Mesajı Okuyun
Old 20-01-2009, 17:04   #14
Av.Mehmet Saim Dikici

 
Varsayılan

Alıntı:
Yazan korayoz
Sayın Saim haklısınız tazminat alacakları içinde munzam zarar istenebilir ancak pratikte bir anlamı yok. Tazminat alacaklarında borçlu zararın doğduğu andan itibaren değil mahkemece zararın belirlendiği andan itibaren temerrüte düşüyor. Munzam zararda temerrüt tarihinden itibaren istenebilir bir zarar. Örneğin konu başlığında yer alan olayda 2007 de karar verildiğine göre borçlu bu tarihte temerrüte düşmüş demektir.
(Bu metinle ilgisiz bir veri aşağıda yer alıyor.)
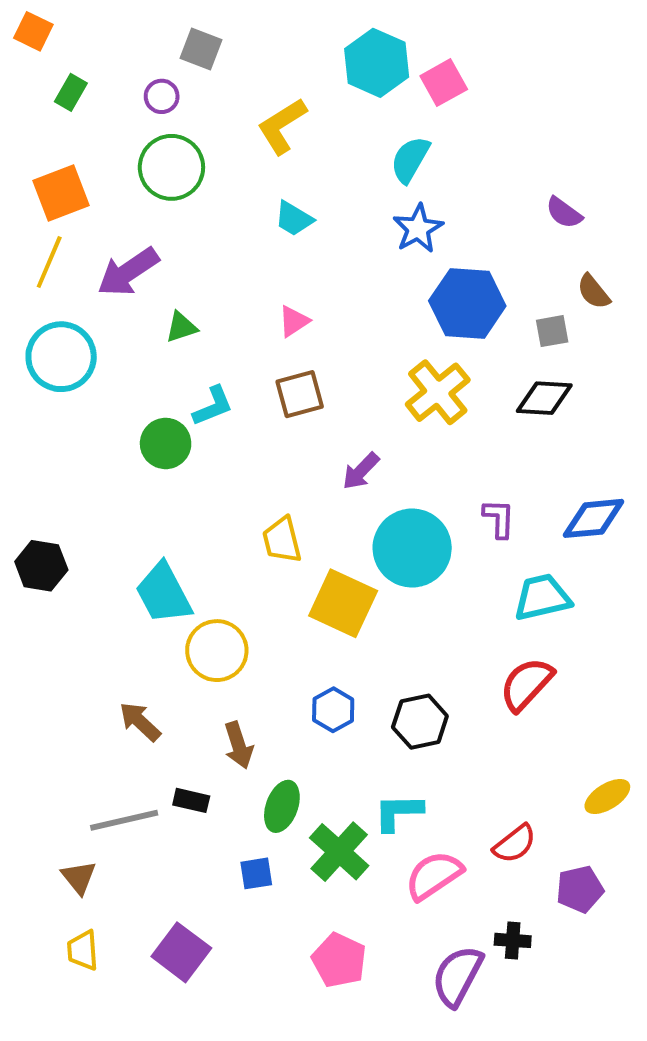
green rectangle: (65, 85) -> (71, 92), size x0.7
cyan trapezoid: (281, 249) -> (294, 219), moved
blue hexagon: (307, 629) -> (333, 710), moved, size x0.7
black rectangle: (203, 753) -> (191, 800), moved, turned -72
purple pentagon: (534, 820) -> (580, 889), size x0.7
Bu tarihten itibaren ilgili tazminat üzerinden faizle karşılanamayan fazladan zarar varsa bu istenebilecektir. Zararın belirli olmadığı 2007 tarihi öncesi için bir talepte bulunulamayacağına göre munzam zarara ilişkin hükmün meslektaşımıza faydası olmayacağını düşünüyorum.
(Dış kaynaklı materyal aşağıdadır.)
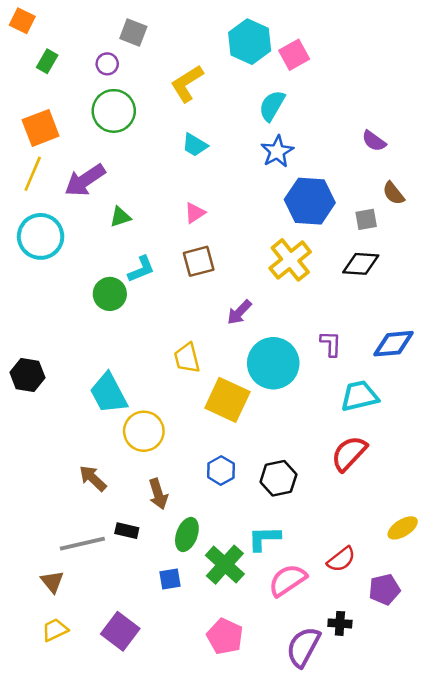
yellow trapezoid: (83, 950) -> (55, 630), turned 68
@ Sayın Korayoz, Pratikte de bir anlamı var aslında ama bu olay bakımından var mıdır yok mudur orasını bilemiyorum.

@ Sayın Referendaire: AİHM'nde açmayı düşündüğünüz dava bakımından iç hukuk yollarını tüketmek gerekmiyorsa mesele yok. Fakat bildiğim kadarıyla iç hukuk yolarının tüketilmesi gerekiyor. Bu nedenle ben yerinizde olsam önce idareye dilekçe ile başvurup isterim. İdare cevap vermez veyahut cevap verir ve ret ederse, her iki yöndeki Yargıtay kararını da ekleyip ve hatta mümkünse Üniversitenin İdare Hukuku kürsüsünden yazılı mütalaa alıp bu mütalaayı da dilekçeme ekleyerek (Türkiyede idareye karşı bu tür davalar bakımından sonuç alınamayacağını teyit edip) AİHM 'nde dava açarım.